Texto dado
Existen tantas formas de describir lo que hacemos, algunos enseñan lo que aprendieron. Yo, por ejemplo, estudié para enseñar arte, podría decir para enseñar a pintar con témpera –sin desmerecer esta noble técnica–, para hacer el dibujo del mes del mar, pintar la rosa cromática o llenar una imagen con puntitos de colores; podría decir que enseño artes visuales, o que hago el taller de pintura. O por otro lado puedo decir que abro una ventana al universo en cada trozo de papel que junto a mis estudiantes llenamos de color. Junto a ellos podemos reinventar espacios, redescubrirnos, encontrarnos con nuestra propia esencia, compartir la construcción colectiva de una experiencia enriquecedora.
Una vez le escuché a alguien decir que “si el trabajo no fuera un perjuicio para el ser humano, no tendrían que pagarnos (como compensación) por hacerlo”, y me pareció tan lamentable, de un dolor, de un abandono tan profundo del sentido, que sentí una gran compasión por quienes ven así su trabajo. Tal vez por mi cercanía al arte veo las cosas de otro modo, disfruto el proceso y claro tengo el privilegio de que ese resultado es valorado al punto de generar el dinero que necesito para vivir, pero aún gastada esa finita suma, queda un valor mucho más profundo que no se puede comprar, queda este valor en sí mismo de lo que has hecho, de esa pintura que vivirá en la experiencia estética de tantas personas, que dará pertenencia a un lugar que seguirá viviendo después del autor, del comprador e incluso, si fuera destruida, su recuerdo la mantendría viva.

Material mostrado
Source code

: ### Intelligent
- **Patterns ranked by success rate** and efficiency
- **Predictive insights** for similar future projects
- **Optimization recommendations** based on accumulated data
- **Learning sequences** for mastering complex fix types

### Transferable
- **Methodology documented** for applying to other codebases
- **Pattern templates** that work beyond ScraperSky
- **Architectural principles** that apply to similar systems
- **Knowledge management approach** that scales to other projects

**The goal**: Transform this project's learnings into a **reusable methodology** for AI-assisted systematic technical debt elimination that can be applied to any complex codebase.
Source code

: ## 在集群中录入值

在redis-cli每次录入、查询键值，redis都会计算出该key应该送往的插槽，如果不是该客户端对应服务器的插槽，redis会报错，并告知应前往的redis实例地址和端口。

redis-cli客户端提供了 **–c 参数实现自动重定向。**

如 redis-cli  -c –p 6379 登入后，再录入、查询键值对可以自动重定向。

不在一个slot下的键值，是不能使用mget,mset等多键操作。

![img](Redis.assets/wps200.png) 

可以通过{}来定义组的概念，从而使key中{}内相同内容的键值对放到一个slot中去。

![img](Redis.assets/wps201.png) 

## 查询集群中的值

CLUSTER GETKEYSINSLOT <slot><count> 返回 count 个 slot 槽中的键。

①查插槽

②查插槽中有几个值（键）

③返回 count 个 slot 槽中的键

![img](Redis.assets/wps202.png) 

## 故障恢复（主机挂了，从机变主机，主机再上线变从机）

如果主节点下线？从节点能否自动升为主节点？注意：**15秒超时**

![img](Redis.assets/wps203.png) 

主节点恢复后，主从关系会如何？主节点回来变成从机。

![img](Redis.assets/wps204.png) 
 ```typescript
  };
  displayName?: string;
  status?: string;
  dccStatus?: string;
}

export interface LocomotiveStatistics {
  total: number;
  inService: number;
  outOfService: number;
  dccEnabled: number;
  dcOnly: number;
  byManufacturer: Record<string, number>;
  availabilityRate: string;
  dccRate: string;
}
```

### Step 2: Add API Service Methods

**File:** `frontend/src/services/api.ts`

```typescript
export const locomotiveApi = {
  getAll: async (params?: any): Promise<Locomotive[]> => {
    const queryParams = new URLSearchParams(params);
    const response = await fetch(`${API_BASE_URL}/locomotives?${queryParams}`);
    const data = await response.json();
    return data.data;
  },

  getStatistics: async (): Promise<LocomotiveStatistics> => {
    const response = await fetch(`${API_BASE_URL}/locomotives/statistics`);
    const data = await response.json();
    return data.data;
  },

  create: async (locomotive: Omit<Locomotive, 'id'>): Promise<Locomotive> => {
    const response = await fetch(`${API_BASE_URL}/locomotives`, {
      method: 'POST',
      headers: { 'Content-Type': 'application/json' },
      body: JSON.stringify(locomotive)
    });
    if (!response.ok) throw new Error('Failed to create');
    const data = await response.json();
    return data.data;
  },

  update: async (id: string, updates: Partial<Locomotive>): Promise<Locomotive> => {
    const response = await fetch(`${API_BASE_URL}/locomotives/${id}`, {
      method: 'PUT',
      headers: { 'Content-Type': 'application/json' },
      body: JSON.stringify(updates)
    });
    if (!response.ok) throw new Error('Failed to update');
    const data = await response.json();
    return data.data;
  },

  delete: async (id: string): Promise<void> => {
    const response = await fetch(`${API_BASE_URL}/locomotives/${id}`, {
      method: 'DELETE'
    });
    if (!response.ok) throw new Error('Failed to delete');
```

Trabajo solicitado
1. Transcribe sin ningún cambio el fragmento del texto sobre la enseñanza del arte que va desde "Una vez le escuché" hasta "la mantendría viva.".
2. Prolonga el texto sobre la enseñanza del arte con un nuevo pasaje que arranque después de su última oración.
Las filas no hacen falta para resolver nada.

Resultados por tarea
1.
Una vez le escuché a alguien decir que “si el trabajo no fuera un perjuicio para el ser humano, no tendrían que pagarnos (como compensación) por hacerlo”, y me pareció tan lamentable, de un dolor, de un abandono tan profundo del sentido, que sentí una gran compasión por quienes ven así su trabajo. Tal vez por mi cercanía al arte veo las cosas de otro modo, disfruto el proceso y claro tengo el privilegio de que ese resultado es valorado al punto de generar el dinero que necesito para vivir, pero aún gastada esa finita suma, queda un valor mucho más profundo que no se puede comprar, queda este valor en sí mismo de lo que has hecho, de esa pintura que vivirá en la experiencia estética de tantas personas, que dará pertenencia a un lugar que seguirá viviendo después del autor, del comprador e incluso, si fuera destruida, su recuerdo la mantendría viva.

2.
Entonces, hago mi jornada de profesor y a fin de mes recibo un sueldo, como todo educador, al que le puedo dar muchos significados, al que puedo catalogar de adecuado, justo o insuficiente. Pero la verdadera riqueza de la que somos parte radica precisamente en aquello que producimos junto a nuestros estudiantes al interior de la sala de clases, eso que me regaló mi maestro el día en que descubrí como se abría el mundo ante mí, en la medida que me dejaba empoderar y me permitía descubrir de aquello que era capaz. Hoy vivo esa experiencia constantemente; es el privilegio que nos ganamos los profesores.
No hace falta trabajar en una escuela hospitalaria, o en un contexto de alta connotación social para humanizar nuestro trabajo, para darle esa cuota de misticismo tan necesaria, pero creo que solo puede llamarse maestro a quien ama su labor y cuyo amor construye futuro para su saber y para las personas que le darán continuidad.
Escrito por Felipe Ramírez para la edición #12 de la revista Nuevos Escenarios Educativos.